At 1 p.m., featured speaker Dr. Dan Keyley will give a presentation on rattlesnake envenomation, or snakebites. Dr. Keyler is retired from the Hennepin County Medical Center, but he continues to be an internationally consulted expert on venomous bites of all sorts. In his talk, he’ll discuss statistics related to rattlesnake bites, treatment methods and how to appropriately respond to being bitten.
The Jubilee isn’t all talk and snakebites, however. There also will be multiple opportunities to see live snakes and learn to identify timber rattlesnakes as well as other snakes living in the area. Minnesota snake expert Jim Gerholdt will demonstrate snake identification in presentations at 10 a.m. and 3 p.m.
There also will be a special field trip to private land in rural Houston County where people may have the chance to see some wild timber rattlesnakes. The tour is open to ages 13 and older, although minors must be accompanied by an adult.
Registration for the tour is required. If received by Sept. 7, tickets are $15 per person or $20 after that date. The tour is limited to 20 participants.

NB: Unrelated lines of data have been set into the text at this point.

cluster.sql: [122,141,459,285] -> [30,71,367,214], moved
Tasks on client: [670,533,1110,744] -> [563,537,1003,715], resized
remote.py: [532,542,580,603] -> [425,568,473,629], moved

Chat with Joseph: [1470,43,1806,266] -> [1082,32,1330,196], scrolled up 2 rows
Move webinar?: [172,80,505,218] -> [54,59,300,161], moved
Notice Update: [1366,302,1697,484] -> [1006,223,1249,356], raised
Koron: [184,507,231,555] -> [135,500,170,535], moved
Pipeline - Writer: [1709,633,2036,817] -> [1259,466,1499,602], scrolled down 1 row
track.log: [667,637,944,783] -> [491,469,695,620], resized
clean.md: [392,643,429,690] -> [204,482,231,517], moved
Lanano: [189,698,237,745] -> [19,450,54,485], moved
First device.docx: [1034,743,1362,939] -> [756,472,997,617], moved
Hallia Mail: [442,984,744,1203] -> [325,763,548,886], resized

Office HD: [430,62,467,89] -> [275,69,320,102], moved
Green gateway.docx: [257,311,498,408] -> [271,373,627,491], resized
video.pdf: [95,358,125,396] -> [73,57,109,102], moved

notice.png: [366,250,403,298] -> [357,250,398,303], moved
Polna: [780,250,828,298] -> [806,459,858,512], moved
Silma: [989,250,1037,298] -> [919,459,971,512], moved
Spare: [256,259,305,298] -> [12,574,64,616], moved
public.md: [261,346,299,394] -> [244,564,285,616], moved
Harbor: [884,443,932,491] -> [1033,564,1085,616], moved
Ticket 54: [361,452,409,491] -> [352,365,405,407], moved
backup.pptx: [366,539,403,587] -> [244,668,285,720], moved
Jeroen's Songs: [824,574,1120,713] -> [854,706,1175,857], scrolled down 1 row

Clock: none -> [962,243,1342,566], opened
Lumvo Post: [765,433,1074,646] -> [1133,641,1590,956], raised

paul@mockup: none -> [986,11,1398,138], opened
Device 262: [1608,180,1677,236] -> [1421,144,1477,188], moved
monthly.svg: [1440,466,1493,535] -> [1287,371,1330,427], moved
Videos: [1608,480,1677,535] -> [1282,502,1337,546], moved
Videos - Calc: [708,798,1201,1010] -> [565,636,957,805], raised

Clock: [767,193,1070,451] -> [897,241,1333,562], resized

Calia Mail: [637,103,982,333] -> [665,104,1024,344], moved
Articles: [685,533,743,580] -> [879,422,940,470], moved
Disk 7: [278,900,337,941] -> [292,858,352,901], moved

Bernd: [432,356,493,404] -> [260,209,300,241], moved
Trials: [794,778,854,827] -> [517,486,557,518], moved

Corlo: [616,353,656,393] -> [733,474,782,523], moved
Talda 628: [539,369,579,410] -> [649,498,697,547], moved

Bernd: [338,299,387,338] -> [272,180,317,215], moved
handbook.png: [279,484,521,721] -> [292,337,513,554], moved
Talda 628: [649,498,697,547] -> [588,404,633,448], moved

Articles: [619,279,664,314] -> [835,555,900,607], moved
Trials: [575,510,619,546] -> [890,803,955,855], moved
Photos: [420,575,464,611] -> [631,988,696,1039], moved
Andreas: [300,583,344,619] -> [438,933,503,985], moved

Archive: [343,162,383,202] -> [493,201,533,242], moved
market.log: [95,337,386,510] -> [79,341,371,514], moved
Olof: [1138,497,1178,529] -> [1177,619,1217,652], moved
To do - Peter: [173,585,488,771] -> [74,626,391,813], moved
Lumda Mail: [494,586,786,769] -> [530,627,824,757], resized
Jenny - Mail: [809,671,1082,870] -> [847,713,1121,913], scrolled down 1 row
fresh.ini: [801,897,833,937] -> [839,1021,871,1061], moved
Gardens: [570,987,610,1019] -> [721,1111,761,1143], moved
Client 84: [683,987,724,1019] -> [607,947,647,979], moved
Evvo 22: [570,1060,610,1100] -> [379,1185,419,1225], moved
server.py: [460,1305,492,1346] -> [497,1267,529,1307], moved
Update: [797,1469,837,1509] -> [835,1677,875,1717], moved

Even if you don’t go on a snake-spotting tour, Bloem says there will be plenty of fun and family-friendly activities to do at the community center all day. Between the scheduled sessions and speakers, there will be vendors providing snake-themed crafts, books, shirts and snacks.
“It’s very much about education, awareness, safety, but also fun stuff too,” Bloem said of the Jubilee festivities.
The goal of the Jubilee, Bloem says, is to teach people about the presence of snakes in the area and help them lose any irrational fear of snakes they may have.
“Anybody who is scared, I would highly recommend coming because the more you know, the less scared you’re going to be,” she said.